I was thinking about all of this yesterday when I bounced over to a day-in-the-life post from Timothy Archibald via Rachel/PhotoShelter recounting his recent composite shoot for Runner's World (*RH, this is by FAR your best post yet - thanks). Interspersed with the how do I do this stuff is the note about authenticity and the search for humanity in editorial portraiture and I was struck in the same way again. I had recently been spending a good deal of time on TA's website when preparing my new stripped down best of '08 JL.com update (I think its cool how few images you have there, Timothy - very elegant approach to what you are about), and that play between authenticity/humanity and the logistical challenge of larger productions that create these fictional empty, but very pretty, concept-driven visions was heavy on my mind.

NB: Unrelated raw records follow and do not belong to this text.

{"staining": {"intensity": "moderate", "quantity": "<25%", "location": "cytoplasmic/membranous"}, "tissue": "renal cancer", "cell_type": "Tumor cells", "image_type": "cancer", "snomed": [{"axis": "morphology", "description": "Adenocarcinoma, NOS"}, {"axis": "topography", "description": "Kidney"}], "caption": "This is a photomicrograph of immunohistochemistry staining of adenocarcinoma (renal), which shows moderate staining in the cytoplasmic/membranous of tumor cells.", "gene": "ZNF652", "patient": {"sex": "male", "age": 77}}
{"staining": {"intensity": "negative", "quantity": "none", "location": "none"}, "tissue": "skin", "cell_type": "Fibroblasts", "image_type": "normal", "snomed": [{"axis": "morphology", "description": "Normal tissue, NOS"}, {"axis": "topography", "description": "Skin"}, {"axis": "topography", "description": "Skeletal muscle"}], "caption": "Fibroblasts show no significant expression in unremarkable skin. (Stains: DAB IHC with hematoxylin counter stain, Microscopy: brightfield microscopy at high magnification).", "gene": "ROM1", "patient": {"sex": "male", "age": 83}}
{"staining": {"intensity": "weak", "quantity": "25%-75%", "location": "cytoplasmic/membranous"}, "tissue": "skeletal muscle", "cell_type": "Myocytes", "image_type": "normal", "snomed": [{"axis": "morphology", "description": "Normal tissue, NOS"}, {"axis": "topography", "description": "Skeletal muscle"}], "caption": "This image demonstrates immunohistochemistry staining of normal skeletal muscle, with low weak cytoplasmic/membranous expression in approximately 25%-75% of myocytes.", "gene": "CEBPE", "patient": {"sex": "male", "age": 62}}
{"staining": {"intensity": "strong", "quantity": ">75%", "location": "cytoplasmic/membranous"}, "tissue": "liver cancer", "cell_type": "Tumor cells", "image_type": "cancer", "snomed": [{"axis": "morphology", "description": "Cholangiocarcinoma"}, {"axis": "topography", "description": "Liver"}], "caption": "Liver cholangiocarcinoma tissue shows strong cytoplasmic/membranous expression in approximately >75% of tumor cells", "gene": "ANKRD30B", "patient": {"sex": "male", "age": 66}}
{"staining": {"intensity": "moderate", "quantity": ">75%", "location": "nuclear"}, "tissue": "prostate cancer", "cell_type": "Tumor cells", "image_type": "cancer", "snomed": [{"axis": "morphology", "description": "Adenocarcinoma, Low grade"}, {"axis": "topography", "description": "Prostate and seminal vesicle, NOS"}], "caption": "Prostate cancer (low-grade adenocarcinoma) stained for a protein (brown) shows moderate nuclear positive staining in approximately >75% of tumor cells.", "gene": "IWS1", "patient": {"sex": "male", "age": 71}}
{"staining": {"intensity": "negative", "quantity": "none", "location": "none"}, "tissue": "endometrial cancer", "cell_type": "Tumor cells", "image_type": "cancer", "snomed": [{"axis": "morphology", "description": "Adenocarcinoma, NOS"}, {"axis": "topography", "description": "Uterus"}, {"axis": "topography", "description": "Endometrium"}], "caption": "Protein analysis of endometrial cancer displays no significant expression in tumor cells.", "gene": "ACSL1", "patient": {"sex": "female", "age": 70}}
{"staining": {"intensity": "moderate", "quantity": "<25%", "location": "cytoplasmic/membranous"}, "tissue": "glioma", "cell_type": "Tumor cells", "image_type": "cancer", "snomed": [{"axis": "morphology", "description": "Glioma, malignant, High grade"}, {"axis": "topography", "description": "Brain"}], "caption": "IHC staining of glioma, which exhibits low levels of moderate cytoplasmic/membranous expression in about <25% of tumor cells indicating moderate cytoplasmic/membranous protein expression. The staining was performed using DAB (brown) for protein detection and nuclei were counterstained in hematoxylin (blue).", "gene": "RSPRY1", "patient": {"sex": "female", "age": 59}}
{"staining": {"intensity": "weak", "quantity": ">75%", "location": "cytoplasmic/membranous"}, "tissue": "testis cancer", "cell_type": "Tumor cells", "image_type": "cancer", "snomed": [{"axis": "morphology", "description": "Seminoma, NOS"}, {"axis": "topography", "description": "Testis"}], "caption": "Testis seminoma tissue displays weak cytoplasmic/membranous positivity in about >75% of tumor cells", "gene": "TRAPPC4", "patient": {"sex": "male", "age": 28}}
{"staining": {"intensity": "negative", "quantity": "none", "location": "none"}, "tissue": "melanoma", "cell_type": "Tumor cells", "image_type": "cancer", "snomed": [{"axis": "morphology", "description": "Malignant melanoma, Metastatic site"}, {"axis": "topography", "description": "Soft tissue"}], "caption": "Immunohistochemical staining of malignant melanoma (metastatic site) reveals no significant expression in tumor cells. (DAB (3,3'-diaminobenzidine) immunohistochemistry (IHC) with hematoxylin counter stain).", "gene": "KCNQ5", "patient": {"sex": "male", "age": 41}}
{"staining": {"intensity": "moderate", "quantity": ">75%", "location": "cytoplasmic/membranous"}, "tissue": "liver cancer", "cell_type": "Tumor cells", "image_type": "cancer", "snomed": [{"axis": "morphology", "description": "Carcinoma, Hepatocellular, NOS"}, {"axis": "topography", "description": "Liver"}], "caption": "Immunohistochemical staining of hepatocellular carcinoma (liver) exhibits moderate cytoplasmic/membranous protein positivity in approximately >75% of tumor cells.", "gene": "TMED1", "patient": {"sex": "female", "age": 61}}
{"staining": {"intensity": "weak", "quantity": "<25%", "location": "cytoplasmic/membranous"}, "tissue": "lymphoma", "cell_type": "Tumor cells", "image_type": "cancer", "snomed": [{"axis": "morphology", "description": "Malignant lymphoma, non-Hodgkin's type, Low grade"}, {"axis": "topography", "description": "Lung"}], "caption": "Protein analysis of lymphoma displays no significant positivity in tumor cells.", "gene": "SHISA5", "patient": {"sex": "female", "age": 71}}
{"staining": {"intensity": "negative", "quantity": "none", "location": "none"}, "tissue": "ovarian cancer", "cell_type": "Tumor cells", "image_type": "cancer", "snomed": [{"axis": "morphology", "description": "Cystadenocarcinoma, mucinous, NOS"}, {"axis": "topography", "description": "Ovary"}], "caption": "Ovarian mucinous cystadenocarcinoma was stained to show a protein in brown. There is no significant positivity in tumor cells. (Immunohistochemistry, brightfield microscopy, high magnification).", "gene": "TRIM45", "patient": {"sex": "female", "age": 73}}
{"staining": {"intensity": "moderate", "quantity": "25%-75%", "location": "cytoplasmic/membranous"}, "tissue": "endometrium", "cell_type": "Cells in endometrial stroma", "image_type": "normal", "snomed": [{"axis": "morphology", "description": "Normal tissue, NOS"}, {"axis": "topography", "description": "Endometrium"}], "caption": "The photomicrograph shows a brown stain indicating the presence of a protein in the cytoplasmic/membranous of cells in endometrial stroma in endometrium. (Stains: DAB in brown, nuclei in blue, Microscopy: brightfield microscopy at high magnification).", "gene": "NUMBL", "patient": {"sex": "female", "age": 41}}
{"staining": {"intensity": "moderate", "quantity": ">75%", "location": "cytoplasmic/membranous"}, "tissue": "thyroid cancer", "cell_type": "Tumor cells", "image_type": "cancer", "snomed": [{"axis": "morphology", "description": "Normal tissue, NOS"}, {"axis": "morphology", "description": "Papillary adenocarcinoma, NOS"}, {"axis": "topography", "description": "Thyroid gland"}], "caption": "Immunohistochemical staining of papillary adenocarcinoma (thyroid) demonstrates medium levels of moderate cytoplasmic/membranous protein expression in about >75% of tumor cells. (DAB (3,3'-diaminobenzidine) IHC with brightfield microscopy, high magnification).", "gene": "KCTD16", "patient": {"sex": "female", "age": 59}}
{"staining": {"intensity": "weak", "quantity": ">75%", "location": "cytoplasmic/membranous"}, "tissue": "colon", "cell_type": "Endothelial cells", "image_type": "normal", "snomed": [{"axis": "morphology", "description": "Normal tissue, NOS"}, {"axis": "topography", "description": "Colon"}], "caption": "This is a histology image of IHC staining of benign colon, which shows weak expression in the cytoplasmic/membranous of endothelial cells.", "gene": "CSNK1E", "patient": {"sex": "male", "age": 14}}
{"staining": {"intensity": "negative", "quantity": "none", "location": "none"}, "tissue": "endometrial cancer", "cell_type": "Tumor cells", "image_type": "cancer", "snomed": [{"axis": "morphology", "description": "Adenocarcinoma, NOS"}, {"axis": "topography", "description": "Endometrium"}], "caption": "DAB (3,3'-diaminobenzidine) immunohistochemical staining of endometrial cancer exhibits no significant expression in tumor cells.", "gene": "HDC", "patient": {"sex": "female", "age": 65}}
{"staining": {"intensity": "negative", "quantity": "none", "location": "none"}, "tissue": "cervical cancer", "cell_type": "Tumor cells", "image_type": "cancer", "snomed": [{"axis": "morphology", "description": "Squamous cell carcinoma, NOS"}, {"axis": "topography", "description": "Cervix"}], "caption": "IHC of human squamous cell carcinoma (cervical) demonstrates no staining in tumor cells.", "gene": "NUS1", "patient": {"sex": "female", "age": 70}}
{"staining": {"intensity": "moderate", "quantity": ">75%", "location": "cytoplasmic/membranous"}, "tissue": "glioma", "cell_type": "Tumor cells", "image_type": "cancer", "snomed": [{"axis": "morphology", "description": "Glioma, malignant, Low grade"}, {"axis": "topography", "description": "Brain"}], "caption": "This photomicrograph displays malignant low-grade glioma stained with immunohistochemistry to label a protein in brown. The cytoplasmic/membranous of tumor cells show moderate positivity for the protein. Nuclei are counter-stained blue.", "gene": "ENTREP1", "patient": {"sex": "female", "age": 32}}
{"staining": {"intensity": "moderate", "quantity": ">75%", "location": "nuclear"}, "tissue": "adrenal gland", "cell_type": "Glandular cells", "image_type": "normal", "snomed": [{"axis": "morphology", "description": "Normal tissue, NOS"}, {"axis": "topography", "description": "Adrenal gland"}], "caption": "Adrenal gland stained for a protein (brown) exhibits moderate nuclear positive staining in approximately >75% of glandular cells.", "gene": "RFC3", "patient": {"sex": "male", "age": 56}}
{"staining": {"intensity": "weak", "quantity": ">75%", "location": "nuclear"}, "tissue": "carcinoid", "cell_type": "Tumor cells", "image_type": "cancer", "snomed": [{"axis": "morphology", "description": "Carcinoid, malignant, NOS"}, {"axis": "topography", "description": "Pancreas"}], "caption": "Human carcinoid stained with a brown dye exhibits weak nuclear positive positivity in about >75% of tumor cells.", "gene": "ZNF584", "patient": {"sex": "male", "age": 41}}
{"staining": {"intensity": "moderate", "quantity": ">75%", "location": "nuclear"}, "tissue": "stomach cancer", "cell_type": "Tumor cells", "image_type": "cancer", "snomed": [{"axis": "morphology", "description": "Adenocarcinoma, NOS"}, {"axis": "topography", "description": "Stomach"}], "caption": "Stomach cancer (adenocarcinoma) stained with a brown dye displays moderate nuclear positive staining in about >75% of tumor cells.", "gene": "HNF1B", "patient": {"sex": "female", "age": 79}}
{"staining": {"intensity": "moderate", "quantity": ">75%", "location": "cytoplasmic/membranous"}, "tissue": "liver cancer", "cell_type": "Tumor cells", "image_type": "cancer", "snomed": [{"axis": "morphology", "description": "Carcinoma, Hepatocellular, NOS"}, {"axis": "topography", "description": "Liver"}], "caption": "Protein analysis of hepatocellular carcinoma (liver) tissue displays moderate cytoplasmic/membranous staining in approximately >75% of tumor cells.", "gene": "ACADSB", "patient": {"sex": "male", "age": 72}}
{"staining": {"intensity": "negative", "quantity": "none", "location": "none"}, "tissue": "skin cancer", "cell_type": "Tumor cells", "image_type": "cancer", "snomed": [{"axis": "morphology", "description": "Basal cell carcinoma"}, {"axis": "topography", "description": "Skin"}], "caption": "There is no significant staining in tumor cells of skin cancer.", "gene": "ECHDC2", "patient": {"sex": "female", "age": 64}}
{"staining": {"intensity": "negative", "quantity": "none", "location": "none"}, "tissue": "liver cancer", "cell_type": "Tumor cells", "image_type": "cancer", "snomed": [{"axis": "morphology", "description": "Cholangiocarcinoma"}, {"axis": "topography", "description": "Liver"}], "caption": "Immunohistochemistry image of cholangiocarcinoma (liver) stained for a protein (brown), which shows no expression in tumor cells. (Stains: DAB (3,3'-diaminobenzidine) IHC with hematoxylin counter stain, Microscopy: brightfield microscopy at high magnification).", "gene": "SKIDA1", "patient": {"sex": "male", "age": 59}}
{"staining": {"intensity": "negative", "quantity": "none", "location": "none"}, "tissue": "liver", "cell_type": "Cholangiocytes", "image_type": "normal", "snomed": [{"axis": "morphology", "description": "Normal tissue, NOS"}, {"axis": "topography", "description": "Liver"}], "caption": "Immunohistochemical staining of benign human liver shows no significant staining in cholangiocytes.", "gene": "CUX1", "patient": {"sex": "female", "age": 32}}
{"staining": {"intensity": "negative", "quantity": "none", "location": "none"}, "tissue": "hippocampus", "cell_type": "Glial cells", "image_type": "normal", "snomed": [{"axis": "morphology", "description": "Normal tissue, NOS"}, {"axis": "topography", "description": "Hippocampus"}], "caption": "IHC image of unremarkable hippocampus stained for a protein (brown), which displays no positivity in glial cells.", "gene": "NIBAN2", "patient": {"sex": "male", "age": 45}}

So I guess the way it distills in my head is in thinking about the way that my own editorial work has been shifting (over the last few years) and the way that I've been using and thinking about light. Honestly I've just finally gotten familiar and comfortable with all of the tools of location lighting that I'm really starting to enjoy how I can use it and make it my own, which is perhaps the way that TA feels about the larger productions... its finally become something he is good at so there is an inherent pleasure in pulling them off for his clients.

Last week I bought a fairly polarizing piece of lighting equipment that I had planned on always keeping at a distance because of its constant overuse over the last several years. But with the hope that I can do something different with it I'm excited to open myself to something different and redefine the way that I try to record authenticity in my portraits. Maybe its a bit backwards, but with all of this more I want to try to strip things back and bring the subject forward in a bigger way. Like TA and a lot of us, I suspect, the ultimate judge will be The Fiancée and her wonderful ability to see through all of the bullshit and figure out if I've actually achieved anything at all.

Posted to Misc.


Comments (3)

This was a good read John. Thanks for the links as well. A friend recently turned me on to Moon, but haven't had a chance to really check him out. Thanks for reminding me. You've been talking about authenticity in your work, primarily your portraiture. We should talk more about that. I'm curious to learn more about your perspective and thoughts on the matter when it comes to authenticity in editorial/commercial portraiture.

Posted by Matthew on April 16, 2008

That's a great question my friend -- perhaps best answered in a separate post. Lets talk about how we can bounce a few things off of each other.

Posted by John Loomis on April 16, 2008

That last line's especially right on. Amazing how the disinterested girlfriend/boyfriend/spouse/wife/husband/partner/whatever always sees right through all the chaff that can be so blinding when you're in the middle of it.